Дамочка пожала плечами:
«Странный способ заводить знакомство!»
«Он такой!» — смеясь, заметила Светлана.
«Да, я такой! — подтвердил Валька. — Влюбчивый до ужасти!»
Поняв, что ее разыгрывают, дамочка пулей перелетела через оставшиеся метры мостовой.
«Валька, ты чего дергался? — спросил Ипатов, когда они поднялись на тротуар у театра. — Все спокойно переходили улицу, один ты…»
«Не думала, что ты такой псих», — сказала Вальке Светлана.
«Да, я псих, — согласился тот. — Когда перехожу улицу, я всегда боюсь, что кто-нибудь рядом зазевается и попадет под машину… Смешно?»
«Не очень», — смутилась Светлана.
«Валька, а о себе, о своей безопасности ты в этот момент не думаешь?» — поинтересовался Ипатов.
«Нет, — ответил Валька. — Я же смотрю по сторонам.
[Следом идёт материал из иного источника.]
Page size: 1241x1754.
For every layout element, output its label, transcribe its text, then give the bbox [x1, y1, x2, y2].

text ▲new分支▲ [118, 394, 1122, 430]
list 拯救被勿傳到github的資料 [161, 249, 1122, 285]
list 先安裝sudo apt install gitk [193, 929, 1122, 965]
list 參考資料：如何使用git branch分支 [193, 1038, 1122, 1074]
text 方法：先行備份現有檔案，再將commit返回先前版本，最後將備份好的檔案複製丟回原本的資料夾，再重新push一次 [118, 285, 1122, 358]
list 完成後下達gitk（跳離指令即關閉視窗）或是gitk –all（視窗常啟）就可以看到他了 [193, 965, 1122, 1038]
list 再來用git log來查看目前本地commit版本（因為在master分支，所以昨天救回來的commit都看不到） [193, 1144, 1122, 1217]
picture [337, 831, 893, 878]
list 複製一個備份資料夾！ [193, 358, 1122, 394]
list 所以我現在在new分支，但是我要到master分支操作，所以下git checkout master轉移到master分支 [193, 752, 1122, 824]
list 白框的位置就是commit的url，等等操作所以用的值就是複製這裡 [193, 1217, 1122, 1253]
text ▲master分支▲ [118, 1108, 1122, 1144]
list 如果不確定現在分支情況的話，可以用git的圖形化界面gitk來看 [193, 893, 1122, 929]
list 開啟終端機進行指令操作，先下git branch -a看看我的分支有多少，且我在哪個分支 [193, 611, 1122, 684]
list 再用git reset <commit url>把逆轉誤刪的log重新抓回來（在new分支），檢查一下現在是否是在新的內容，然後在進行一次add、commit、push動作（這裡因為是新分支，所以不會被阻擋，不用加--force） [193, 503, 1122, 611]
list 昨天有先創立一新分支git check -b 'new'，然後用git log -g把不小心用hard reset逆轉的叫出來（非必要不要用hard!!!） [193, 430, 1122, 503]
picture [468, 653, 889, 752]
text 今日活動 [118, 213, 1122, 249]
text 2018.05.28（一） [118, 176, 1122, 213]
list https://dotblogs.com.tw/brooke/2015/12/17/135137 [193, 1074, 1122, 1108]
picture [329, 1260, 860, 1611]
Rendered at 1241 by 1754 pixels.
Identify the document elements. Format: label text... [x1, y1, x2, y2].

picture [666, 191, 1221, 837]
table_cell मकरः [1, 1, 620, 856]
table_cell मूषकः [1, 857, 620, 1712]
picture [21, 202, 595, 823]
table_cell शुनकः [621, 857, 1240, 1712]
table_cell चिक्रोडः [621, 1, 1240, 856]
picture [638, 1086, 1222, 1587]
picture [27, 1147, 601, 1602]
Вижу все машины».
«Послушай, тебе надо сходить к психиатру», — сказал Ипатов.
«Я уже ходил. Он сказал, что впервые встречается с таким случаем. В медицинской литературе ничего об этом нет…»
«Я понимаю, если бы беспокоился о детях, когда они переходят, о стариках? Остальные могут и сами о себе позаботиться…»
«Да, конечно, — согласился Валька. — Надо взять себя в руки».
«В конце концов, — рассудительно заметил Ипатов, — у каждого своя голова на плечах».
«Хорошо, старик. Обещаю тебе поработать над собой».
«Только Косте обещаешь, а мне?» — спросила Светлана.
«Тебе?» — смутился Валька.
«Да, мне».
«Если в этом есть необходимость, пожалуйста!» — сказал Валька.
Светлана промолчала. И тут Ипатов почувствовал, что этот, казалось бы, такой пустячный, легковесный разговор между Светланой и Валькой полон какого-то особого, пока что неуловимого смысла. Неужели у них все еще есть общие тайны, оберегаемые от него? А почему бы им и не быть?..
Тетя Дуся жила в самом начале улицы Союза Печатников, в угловом доме, на первом этаже. Оба ее окна, затянутые чистой марлей, выходили прямо на улицу. Вон они — белые, как бельма…
«Мальчики, подождите меня здесь! Я быстро!» — сказала Светлана, когда они вышли к знакомому обшарпанному подъезду.